NIH Study Explains Why GLP-1 Weight Loss Plateaus Happen

NIH researchers used fluorescence imaging to observe how GLP-1 drugs affect individual brain neurons.

A Cellular Explanation for Weight Loss Stalls

For the millions of people taking GLP-1 receptor agonists like semaglutide, a common frustration has been the eventual slowdown — or complete stop — of weight loss after months of steady progress. Now, a study published in Nature Metabolism on May 22, 2026, by researchers at the National Institute of Diabetes and Digestive and Kidney Diseases (NIDDK), part of the NIH, offers a biological explanation for why these plateaus occur.

Using real-time fluorescence imaging in mouse brain tissue, the researchers observed for the first time how GLP-1 drugs behave inside individual appetite-regulating neurons. Their findings suggest that the problem may lie not with the drug itself, but with how certain brain cells respond to it over time.

How GLP-1 Drugs Signal in the Brain

According to the NIH study, GLP-1 receptor agonists work in part by increasing levels of a signaling molecule called cyclic adenosine monophosphate (cAMP) inside neurons located in the area postrema — a hindbrain region that plays a key role in appetite regulation and the sensation of fullness.

However, the researchers found that this cAMP response is not uniform. Instead, neurons fell along a continuum of responses:

• Sustained responders: Some neurons maintained elevated cAMP levels over extended periods, suggesting ongoing appetite-suppressing signaling
• Transient responders: Other neurons experienced only brief spikes in cAMP before the signal faded, even while the drug was still present

According to the study authors, the transient responders appear to be internalizing or degrading their own GLP-1 receptors, effectively pulling the drug's docking sites from the cell surface and shutting down the signaling pathway prematurely.

Receptor Internalization: The Plateau Mechanism

This process of receptor internalization, as described by the NIH researchers, means that even when a patient continues taking their GLP-1 medication at the same dose, the brain cells responsible for suppressing appetite may progressively lose their ability to respond. The "fullness" signal weakens — not because the drug stopped working, but because the cellular machinery that receives the signal has been withdrawn.

As reported by ScienceDaily and Neuroscience News, this finding provides one of the first mechanistic explanations for the clinical observation that many patients on GLP-1 therapies experience diminishing weight loss returns after an initial period of strong efficacy. For patients exploring treatment options, understanding this biology may help contextualize discussions with their healthcare providers about adjusting their approach.

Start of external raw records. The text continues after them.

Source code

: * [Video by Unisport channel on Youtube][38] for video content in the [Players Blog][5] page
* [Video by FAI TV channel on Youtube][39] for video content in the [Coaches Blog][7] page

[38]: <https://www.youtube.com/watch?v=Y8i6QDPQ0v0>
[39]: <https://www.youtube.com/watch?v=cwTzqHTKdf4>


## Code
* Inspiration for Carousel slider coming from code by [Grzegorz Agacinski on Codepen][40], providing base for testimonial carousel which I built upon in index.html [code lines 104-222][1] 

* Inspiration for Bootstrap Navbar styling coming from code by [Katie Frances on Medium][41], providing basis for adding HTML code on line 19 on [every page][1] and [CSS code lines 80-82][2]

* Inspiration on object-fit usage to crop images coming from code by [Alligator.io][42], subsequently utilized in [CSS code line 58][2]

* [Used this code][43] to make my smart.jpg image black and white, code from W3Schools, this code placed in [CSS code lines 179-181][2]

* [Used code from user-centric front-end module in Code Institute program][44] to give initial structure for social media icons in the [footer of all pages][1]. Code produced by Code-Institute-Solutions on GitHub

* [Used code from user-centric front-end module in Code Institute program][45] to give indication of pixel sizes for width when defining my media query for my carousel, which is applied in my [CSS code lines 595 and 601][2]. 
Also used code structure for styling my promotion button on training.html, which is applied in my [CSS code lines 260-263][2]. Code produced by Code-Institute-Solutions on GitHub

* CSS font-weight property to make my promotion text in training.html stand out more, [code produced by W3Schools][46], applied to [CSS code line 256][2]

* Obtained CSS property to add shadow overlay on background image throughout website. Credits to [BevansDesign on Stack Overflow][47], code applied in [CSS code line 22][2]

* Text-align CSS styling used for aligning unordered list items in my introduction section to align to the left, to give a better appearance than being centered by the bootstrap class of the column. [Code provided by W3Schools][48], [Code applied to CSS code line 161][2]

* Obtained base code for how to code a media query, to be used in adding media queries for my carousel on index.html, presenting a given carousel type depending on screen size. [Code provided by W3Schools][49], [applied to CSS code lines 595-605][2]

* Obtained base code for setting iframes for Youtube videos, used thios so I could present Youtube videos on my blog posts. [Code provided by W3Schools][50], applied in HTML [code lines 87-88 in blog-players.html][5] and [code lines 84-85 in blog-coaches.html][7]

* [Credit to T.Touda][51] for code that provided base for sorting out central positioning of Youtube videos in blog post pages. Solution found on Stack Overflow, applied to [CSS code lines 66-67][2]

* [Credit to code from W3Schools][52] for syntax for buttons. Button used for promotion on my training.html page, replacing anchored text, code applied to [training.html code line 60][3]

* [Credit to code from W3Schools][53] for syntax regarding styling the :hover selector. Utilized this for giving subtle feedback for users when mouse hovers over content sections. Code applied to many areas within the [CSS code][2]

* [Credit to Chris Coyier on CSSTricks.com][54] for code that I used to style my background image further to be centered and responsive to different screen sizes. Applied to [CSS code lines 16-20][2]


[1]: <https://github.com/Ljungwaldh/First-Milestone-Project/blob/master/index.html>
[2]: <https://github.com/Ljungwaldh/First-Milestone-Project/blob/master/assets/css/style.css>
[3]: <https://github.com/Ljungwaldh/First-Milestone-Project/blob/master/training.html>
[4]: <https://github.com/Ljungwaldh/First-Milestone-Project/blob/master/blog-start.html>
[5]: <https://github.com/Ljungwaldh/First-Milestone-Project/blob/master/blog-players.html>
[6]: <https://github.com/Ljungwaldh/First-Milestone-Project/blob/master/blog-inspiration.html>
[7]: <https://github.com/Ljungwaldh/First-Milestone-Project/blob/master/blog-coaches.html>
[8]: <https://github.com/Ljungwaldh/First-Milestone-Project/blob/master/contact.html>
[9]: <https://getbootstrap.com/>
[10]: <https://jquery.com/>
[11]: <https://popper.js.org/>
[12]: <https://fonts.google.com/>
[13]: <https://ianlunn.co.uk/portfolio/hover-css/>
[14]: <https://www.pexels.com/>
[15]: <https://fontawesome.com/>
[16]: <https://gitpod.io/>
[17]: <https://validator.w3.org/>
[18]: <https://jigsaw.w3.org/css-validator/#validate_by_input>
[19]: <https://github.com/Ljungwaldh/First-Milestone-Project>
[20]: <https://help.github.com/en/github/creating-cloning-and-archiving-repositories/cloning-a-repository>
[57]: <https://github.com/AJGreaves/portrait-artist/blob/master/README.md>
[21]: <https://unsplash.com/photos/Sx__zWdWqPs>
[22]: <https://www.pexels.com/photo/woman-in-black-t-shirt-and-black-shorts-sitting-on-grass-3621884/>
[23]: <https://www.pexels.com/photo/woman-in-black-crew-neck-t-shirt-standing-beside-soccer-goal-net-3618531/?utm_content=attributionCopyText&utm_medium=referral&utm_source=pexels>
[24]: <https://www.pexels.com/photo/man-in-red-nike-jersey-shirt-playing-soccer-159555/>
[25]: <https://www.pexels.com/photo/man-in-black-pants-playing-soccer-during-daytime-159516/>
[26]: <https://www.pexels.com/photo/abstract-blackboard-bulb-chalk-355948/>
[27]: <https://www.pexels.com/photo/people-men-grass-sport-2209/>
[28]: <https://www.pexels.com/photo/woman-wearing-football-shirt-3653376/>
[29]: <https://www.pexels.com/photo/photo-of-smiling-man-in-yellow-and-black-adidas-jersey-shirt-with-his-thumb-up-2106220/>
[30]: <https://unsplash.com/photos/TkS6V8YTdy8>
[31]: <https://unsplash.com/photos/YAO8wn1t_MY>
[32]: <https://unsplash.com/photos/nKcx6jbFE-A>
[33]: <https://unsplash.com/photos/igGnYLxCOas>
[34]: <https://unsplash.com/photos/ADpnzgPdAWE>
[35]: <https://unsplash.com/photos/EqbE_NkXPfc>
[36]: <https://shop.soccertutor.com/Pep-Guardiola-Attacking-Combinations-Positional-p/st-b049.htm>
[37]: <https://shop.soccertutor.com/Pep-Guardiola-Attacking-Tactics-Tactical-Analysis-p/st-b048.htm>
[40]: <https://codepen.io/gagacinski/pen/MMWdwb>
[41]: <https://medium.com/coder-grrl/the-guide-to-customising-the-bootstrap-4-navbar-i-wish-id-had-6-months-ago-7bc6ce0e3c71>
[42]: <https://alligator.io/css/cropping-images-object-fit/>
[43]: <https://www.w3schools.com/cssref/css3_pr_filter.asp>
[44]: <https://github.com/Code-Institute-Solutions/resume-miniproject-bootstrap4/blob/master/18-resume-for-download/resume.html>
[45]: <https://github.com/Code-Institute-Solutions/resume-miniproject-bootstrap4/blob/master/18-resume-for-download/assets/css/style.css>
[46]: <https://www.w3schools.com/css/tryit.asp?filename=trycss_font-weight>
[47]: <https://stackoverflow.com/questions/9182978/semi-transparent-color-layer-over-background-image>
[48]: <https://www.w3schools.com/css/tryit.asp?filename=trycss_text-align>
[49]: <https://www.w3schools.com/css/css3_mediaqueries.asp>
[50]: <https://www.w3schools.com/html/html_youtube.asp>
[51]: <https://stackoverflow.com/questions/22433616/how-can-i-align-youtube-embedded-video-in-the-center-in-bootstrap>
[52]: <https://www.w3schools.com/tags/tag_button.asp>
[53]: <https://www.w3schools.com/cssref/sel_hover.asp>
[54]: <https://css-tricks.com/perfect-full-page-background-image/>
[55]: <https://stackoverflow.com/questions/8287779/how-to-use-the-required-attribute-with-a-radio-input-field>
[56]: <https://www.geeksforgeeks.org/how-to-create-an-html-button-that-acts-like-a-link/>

Roflumilast: A Potential Fix for Fading Signals

Perhaps the most compelling finding from the study involves a potential solution. The researchers tested roflumilast, an FDA-approved drug currently used to treat chronic obstructive pulmonary disease (COPD), which works by inhibiting an enzyme called phosphodiesterase 4 (PDE4).

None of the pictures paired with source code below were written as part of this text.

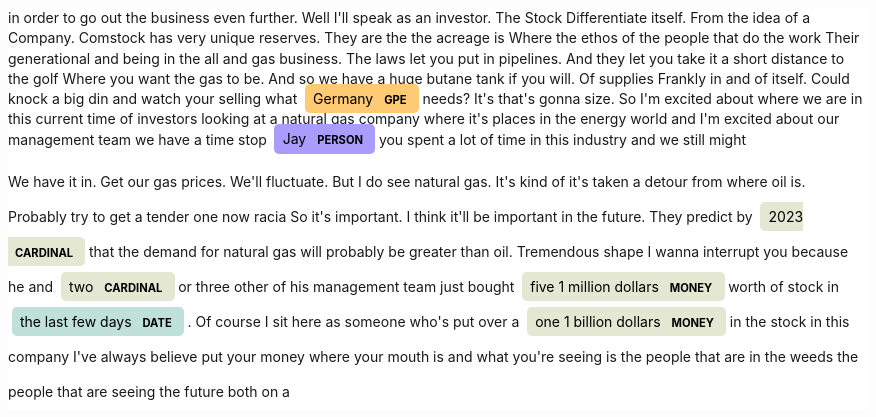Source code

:  in order to go out the business even further. Well I'll speak as an investor. The Stock Differentiate itself. From the idea of a Company. Comstock has very unique reserves. They are the the acreage is Where the ethos of the people that do the work Their generational and being in the all and gas business. The laws let you put in pipelines. And they let you take it a short distance to the golf Where you want the gas to be. And so we have a huge butane tank if you will. Of supplies Frankly in and of itself. Could knock a big din and watch your selling what 
<mark class="entity" style="background: #feca74; padding: 0.45em 0.6em; margin: 0 0.25em; line-height: 1; border-radius: 0.35em;">
    Germany
    <span style="font-size: 0.8em; font-weight: bold; line-height: 1; border-radius: 0.35em; vertical-align: middle; margin-left: 0.5rem">GPE</span>
</mark>
 needs? It's that's gonna size. So I'm excited about where we are in this current time of investors looking at a natural gas company where it's places in the energy world and I'm excited about our management team we have a time stop 
<mark class="entity" style="background: #aa9cfc; padding: 0.45em 0.6em; margin: 0 0.25em; line-height: 1; border-radius: 0.35em;">
    Jay
    <span style="font-size: 0.8em; font-weight: bold; line-height: 1; border-radius: 0.35em; vertical-align: middle; margin-left: 0.5rem">PERSON</span>
</mark>
 you spent a lot of time in this industry and we still might </div>
<div class="entities" style="line-height: 2.5; direction: ltr">We have it in. Get our gas prices. We'll fluctuate. But I do see natural gas. It's kind of it's taken a detour from where oil is. Probably try to get a tender one now racia So it's important. I think it'll be important in the future. They predict by 
<mark class="entity" style="background: #e4e7d2; padding: 0.45em 0.6em; margin: 0 0.25em; line-height: 1; border-radius: 0.35em;">
    2023
    <span style="font-size: 0.8em; font-weight: bold; line-height: 1; border-radius: 0.35em; vertical-align: middle; margin-left: 0.5rem">CARDINAL</span>
</mark>
 that the demand for natural gas will probably be greater than oil. Tremendous shape I wanna interrupt you because he and 
<mark class="entity" style="background: #e4e7d2; padding: 0.45em 0.6em; margin: 0 0.25em; line-height: 1; border-radius: 0.35em;">
    two
    <span style="font-size: 0.8em; font-weight: bold; line-height: 1; border-radius: 0.35em; vertical-align: middle; margin-left: 0.5rem">CARDINAL</span>
</mark>
 or three other of his management team just bought 
<mark class="entity" style="background: #e4e7d2; padding: 0.45em 0.6em; margin: 0 0.25em; line-height: 1; border-radius: 0.35em;">
    five 1 million dollars
    <span style="font-size: 0.8em; font-weight: bold; line-height: 1; border-radius: 0.35em; vertical-align: middle; margin-left: 0.5rem">MONEY</span>
</mark>
 worth of stock in 
<mark class="entity" style="background: #bfe1d9; padding: 0.45em 0.6em; margin: 0 0.25em; line-height: 1; border-radius: 0.35em;">
    the last few days
    <span style="font-size: 0.8em; font-weight: bold; line-height: 1; border-radius: 0.35em; vertical-align: middle; margin-left: 0.5rem">DATE</span>
</mark>
. Of course I sit here as someone who's put over a 
<mark class="entity" style="background: #e4e7d2; padding: 0.45em 0.6em; margin: 0 0.25em; line-height: 1; border-radius: 0.35em;">
    one 1 billion dollars
    <span style="font-size: 0.8em; font-weight: bold; line-height: 1; border-radius: 0.35em; vertical-align: middle; margin-left: 0.5rem">MONEY</span>
</mark>
 in the stock in this company I've always believe put your money where your mouth is and what you're seeing is the people that are in the weeds the people that are seeing the future both on a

PDE4 is responsible for breaking down cAMP inside cells. According to the study, when the researchers applied roflumilast to the brain tissue, it blocked PDE4 from degrading cAMP, effectively converting transient-responding neurons into sustained responders. In other words, the drug appeared to restore the appetite-suppressing signal in cells that had previously gone silent.

The researchers emphasized several important caveats:

• This was a mechanistic study conducted in mouse brain tissue, not a clinical trial in humans
• Roflumilast's use as a GLP-1 plateau intervention is entirely experimental
• Combining roflumilast with GLP-1 drugs would require rigorous clinical testing before any therapeutic application

What This Means for GLP-1 Patients

While this research is still in early stages, it opens new avenues for understanding and potentially addressing one of the most common challenges facing patients on medications like semaglutide and tirzepatide. The identification of PDE4 inhibition as a mechanism for sustaining drug signaling could, according to the researchers, eventually inform combination therapy strategies.

For individuals currently experiencing a weight loss plateau on GLP-1 therapy, the NIH team's work suggests this is a biological phenomenon — not a failure of willpower or effort. Anyone with concerns about their treatment progress should speak with a qualified healthcare provider about their individual situation.

This article is for informational purposes only and is not medical advice. Consult your healthcare provider before starting any weight loss medication or treatment.